In the cases of civil trials, Polcinski said there has been almost a "rote" request on the part of some lawyers to close trials on the grounds of privacy or trade secrets.
These were the same grounds lawyers in a recent bankruptcy trial in the Western District of North Carolina pointed to in requesting certain testimony be closed off to the public, the subject of which is now a lawsuit involving Legal Newsline.
In August, attorneys for Legal Newsline appealed a U.S. bankruptcy court judge's decision to close off testimony and portions of the record of several witnesses speaking about questionable claims filed by asbestos plaintiffs during the ongoing bankruptcy trial for Garlock Sealing Technologies. The trial, which ended in August, will determine the estimated liability of the company for current and future asbestos claims.
"The public needs to have confidence in the courts and that confidence is best bolstered with courts operating as transparently as possible," Polcinski said speaking generally.
To try and limit the company's liability, Garlock attorneys asserted that some plaintiffs, taking advantage of confidentiality provisions enacted for special trusts established to pay claimants who came into contact with asbestos, are using the provisions to allow them to sue multiple defendants while using the same argument that each respectively was the cause of their illness.
Legal Newsline filed its motion after Judge George Hodges previously denied a Garlock motion to remove confidentiality designations from evidence relating to the trust claim in addition to a Legal Newsline motion filed shortly after the judge closed his courtroom during the testimony of a law professor speaking about fraud and abuse on the part of claimants.
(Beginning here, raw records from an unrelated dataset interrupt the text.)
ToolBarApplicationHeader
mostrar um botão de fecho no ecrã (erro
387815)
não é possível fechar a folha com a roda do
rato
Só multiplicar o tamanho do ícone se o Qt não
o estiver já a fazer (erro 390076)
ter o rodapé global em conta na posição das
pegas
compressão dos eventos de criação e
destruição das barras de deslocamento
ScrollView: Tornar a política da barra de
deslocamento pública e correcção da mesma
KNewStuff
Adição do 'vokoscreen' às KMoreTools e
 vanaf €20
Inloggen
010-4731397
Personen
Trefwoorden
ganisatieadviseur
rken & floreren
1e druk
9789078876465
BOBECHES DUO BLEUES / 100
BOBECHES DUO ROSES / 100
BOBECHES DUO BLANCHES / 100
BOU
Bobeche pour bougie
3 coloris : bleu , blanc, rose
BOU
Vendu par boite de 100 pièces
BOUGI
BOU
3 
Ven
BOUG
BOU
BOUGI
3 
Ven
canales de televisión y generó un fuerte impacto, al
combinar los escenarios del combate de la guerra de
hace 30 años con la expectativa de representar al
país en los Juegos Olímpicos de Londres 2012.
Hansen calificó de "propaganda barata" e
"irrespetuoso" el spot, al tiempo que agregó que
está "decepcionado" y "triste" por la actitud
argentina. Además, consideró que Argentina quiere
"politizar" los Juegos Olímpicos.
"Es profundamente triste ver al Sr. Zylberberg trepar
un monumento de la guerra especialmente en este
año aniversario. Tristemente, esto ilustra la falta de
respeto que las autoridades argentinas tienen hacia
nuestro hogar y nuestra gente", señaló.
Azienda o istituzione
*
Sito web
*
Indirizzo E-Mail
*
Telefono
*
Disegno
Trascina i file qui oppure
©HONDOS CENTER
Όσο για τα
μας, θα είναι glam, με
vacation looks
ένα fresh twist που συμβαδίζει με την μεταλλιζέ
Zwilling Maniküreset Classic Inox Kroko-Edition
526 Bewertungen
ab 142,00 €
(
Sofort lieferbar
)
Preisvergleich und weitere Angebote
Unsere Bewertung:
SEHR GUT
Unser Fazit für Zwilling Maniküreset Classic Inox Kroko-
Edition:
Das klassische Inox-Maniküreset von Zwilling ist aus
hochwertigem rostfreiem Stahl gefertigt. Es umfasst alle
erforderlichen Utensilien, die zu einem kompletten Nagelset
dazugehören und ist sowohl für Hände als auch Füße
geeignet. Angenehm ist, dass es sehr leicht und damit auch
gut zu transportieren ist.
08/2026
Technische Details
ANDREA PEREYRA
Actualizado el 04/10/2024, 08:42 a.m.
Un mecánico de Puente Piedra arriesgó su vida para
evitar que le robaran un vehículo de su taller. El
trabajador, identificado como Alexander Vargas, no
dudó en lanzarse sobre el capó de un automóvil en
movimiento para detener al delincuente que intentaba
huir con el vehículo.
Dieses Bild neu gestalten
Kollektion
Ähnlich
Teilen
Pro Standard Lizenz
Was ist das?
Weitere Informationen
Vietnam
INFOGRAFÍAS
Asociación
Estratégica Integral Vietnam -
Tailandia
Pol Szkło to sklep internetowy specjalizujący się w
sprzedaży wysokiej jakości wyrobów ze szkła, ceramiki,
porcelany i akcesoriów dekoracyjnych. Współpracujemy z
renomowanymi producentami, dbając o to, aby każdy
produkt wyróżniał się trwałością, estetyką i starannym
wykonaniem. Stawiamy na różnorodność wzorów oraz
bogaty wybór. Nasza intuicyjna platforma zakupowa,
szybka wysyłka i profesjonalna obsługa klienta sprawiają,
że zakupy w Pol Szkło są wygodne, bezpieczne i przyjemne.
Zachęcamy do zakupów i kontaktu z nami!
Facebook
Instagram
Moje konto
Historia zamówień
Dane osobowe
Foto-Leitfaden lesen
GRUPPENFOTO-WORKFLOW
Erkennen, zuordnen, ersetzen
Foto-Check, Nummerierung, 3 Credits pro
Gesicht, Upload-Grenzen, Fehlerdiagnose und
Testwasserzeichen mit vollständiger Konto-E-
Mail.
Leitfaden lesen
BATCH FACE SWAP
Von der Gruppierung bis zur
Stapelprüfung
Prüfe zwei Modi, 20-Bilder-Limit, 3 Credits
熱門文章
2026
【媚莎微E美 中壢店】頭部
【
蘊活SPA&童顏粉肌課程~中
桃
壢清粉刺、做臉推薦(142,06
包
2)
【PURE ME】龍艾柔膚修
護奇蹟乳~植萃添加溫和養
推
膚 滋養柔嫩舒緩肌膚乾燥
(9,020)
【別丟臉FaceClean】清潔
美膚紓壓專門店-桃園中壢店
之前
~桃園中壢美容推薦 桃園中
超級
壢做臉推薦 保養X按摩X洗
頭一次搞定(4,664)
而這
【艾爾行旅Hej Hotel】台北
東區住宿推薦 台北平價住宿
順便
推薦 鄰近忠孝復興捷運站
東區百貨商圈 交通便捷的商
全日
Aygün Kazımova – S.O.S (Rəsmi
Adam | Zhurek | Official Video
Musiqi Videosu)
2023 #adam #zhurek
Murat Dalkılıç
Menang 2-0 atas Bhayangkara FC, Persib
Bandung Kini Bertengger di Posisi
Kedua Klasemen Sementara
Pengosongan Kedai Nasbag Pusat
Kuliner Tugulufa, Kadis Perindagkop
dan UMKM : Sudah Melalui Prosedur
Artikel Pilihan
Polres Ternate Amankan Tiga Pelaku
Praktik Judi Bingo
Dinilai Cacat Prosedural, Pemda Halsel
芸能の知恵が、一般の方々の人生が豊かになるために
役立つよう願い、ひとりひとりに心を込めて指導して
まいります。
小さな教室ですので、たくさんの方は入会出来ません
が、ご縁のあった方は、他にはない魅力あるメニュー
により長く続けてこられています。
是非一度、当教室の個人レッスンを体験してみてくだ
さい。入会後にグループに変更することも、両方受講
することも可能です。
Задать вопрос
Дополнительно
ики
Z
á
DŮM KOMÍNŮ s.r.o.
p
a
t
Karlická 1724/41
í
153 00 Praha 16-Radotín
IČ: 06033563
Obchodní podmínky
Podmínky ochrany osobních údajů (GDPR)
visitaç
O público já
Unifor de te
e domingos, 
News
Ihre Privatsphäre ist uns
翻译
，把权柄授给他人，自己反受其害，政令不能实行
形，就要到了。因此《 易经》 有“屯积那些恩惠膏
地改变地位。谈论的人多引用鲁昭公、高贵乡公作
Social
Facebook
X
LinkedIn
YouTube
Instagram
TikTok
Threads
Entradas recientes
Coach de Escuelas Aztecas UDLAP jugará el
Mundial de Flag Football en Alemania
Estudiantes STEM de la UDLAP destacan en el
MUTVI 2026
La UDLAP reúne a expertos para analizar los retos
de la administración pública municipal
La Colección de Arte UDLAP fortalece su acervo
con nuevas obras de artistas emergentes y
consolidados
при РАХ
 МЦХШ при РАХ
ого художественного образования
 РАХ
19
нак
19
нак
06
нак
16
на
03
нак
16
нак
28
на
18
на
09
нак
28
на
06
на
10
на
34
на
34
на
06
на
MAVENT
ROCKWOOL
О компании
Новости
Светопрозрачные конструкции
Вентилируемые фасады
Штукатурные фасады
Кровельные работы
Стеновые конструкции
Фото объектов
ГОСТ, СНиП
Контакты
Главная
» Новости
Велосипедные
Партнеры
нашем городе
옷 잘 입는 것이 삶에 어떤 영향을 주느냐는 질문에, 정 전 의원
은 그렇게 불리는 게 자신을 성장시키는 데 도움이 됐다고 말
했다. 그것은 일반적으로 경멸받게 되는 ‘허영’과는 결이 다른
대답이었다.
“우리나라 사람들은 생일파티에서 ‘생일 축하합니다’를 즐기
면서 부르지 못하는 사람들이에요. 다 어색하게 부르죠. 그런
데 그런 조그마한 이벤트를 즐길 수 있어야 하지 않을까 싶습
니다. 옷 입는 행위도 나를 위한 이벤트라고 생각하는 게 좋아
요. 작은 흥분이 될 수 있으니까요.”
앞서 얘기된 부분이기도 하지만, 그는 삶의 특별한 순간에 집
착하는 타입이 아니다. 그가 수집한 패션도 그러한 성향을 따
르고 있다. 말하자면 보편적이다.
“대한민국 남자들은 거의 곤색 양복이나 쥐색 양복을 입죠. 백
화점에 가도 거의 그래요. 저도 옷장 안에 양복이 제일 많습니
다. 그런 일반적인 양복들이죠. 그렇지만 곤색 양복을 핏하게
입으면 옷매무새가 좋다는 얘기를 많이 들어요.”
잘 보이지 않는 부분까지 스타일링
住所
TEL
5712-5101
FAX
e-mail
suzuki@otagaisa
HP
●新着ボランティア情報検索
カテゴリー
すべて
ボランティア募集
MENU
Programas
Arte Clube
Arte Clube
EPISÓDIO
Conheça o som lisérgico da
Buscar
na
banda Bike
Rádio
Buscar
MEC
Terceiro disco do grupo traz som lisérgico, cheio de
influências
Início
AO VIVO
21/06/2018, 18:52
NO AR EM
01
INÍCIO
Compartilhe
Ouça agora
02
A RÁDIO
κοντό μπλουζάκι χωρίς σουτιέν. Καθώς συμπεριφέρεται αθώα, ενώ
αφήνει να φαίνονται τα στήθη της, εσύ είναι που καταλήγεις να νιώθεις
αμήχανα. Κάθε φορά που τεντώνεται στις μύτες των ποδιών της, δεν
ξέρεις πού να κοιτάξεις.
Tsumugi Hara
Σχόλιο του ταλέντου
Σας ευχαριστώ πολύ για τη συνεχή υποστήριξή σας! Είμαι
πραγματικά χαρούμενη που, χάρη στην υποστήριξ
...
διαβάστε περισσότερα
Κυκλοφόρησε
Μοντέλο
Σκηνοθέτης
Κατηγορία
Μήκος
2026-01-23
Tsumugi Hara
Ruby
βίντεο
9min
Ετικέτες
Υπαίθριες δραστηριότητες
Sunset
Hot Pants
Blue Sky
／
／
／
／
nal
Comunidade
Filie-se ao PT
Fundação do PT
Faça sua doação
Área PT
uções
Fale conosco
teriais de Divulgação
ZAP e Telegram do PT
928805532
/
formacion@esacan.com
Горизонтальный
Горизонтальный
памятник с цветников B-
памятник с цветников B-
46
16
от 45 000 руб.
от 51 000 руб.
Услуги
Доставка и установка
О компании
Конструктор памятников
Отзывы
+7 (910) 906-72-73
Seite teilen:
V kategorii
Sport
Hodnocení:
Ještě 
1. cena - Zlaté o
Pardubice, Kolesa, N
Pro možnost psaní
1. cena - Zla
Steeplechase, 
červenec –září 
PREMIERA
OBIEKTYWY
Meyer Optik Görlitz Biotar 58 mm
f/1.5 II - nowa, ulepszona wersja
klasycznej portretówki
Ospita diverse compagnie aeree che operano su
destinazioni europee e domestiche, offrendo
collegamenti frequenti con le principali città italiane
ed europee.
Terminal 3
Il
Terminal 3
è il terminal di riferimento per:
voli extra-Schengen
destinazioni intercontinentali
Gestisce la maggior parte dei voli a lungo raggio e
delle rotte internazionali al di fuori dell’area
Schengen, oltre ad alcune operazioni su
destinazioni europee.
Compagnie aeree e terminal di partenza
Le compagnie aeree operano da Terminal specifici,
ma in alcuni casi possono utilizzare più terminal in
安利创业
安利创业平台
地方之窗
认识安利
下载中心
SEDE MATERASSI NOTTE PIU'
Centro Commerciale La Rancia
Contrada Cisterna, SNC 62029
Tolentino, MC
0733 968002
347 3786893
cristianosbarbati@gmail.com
Lester Brickman, a professor at Benjamin N. Cardozo School of Law at Yeshiva University in New York, said during unsealed portions of his testimony that certain confidentiality provisions enacted for trusts established to pay claimants who came into contact with asbestos caused significant transparency issues preventing Garlock from cost-effectively ferreting out bogus claims. Brickman authored a report on fraudulent asbestos claims and has testified before Congress on the issue. Brickman said some plaintiff law firms routinely planted false memories into their clients.
At trial, he cited a memo by the law firm Baron & Budd distributed to claimants that detailed the kinds of information defense attorneys would or would not be privy to. The memo stated Garlock by name and made mention that the company manufactured gaskets.
A Legal Newsline reporter present at the trial objected to the closure requesting that the judge delay Brickman's testimony until after the company's lawyers had a chance to argue for full media and public access to all of Brickman's testimony.
Hodges overruled the request closing the courtroom for the rest of Brickman's testimony, which continued on for approximately three more hours. Following Brickman's testimony, the judge reopened the courtroom to the public and media.
One tort reform advocate called the judge's move "highly unusual."
"The closure violates the Bankruptcy Code's provisions for public access, and appears designed to hide public disclosure of evidence of asbestos trust fraud," said Ted Frank, the president and founder of the Center for Class Action Fairness and a regular contributor to Overlawyered.com.
In a written order explaining his decision denying the Legal Newsline motion, Hodges stated several factors including the circumstances of certain asbestos plaintiffs' cases, plaintiffs' particular exposures, "how the law firms responded to discovery, the questions they asked their clients in so responding, and how the law firms approached settlement negotiations," amounted to "trade secrets, confidential business information, and attorney-client privileged information about which the parties involved have significant privacy rights. The court has concluded that those rights outweigh the public's interest in those matters." In the decision, the judge stated that the fact that the hearing "is not a dispositive proceeding," was a consideration. "The closing of the proceedings has been narrowly drawn and has resulted in the 'public' being excluded only for a very small portion of the proceedings. The proceedings have otherwise been open to the public."
For Polcinski, the judge's rationale that the portions closed weren't dispositive seemed contradictory. "I think that's sort of like asking the public to eat a cake and then giving out the recipe while leaving out a major ingredient. It's not dispositive in a legal sense, but it's very important in a public sense to weigh (the information that was sealed)."
One of the central questions that will help establish how much Garlock will owe the claimants revolves around whether Garlock products, many removed decades ago, and no other sources of asbestos, led to cases of mesothelioma. Hodges will ultimately decide the estimated liability of the company for current and future asbestos claims and how much money the company will need to devote to a trust to escape bankruptcy.
Currently the matter of unsealing the testimony at trial is before Judge Max Cogburn of the Western District Court of North Carolina. Opening briefs are expected to be filed in late December.